*Provided records*
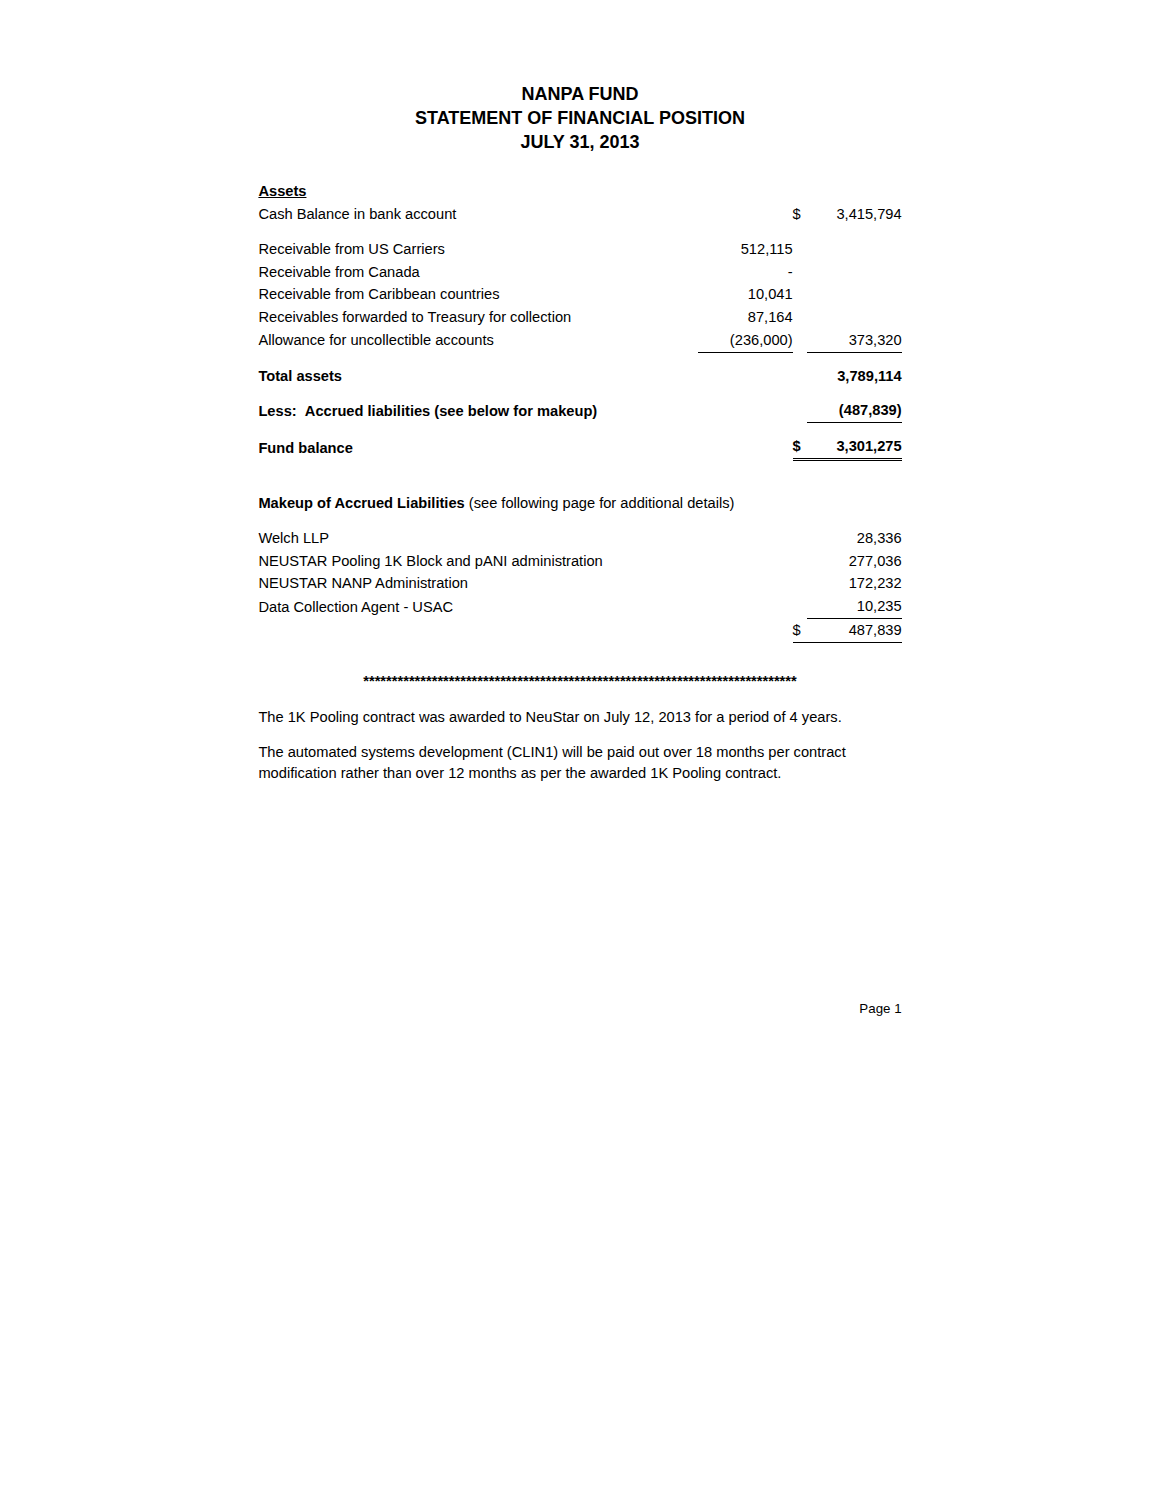NANPA FUND
STATEMENT OF FINANCIAL POSITION
JULY 31, 2013
| Assets | | | |
| Cash Balance in bank account | | $ | 3,415,794 |
| Receivable from US Carriers | 512,115 | | |
| Receivable from Canada | - | | |
| Receivable from Caribbean countries | 10,041 | | |
| Receivables forwarded to Treasury for collection | 87,164 | | |
| Allowance for uncollectible accounts | (236,000) | | 373,320 |
| Total assets | | | 3,789,114 |
| Less: Accrued liabilities (see below for makeup) | | | (487,839) |
| Fund balance | | $ | 3,301,275 |
Makeup of Accrued Liabilities (see following page for additional details)
| Welch LLP | | | 28,336 |
| NEUSTAR Pooling 1K Block and pANI administration | | | 277,036 |
| NEUSTAR NANP Administration | | | 172,232 |
| Data Collection Agent - USAC | | | 10,235 |
| | | $ | 487,839 |
****************************************************************************
The 1K Pooling contract was awarded to NeuStar on July 12, 2013 for a period of 4 years.
The automated systems development (CLIN1) will be paid out over 18 months per contract
modification rather than over 12 months as per the awarded 1K Pooling contract.
Page 1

*Work task*
In the data above, which lines include "from"? Return those lines.

*Exercise solution*
| Receivable from US Carriers | 512,115 | | |
| Receivable from Canada | - | | |
| Receivable from Caribbean countries | 10,041 | | |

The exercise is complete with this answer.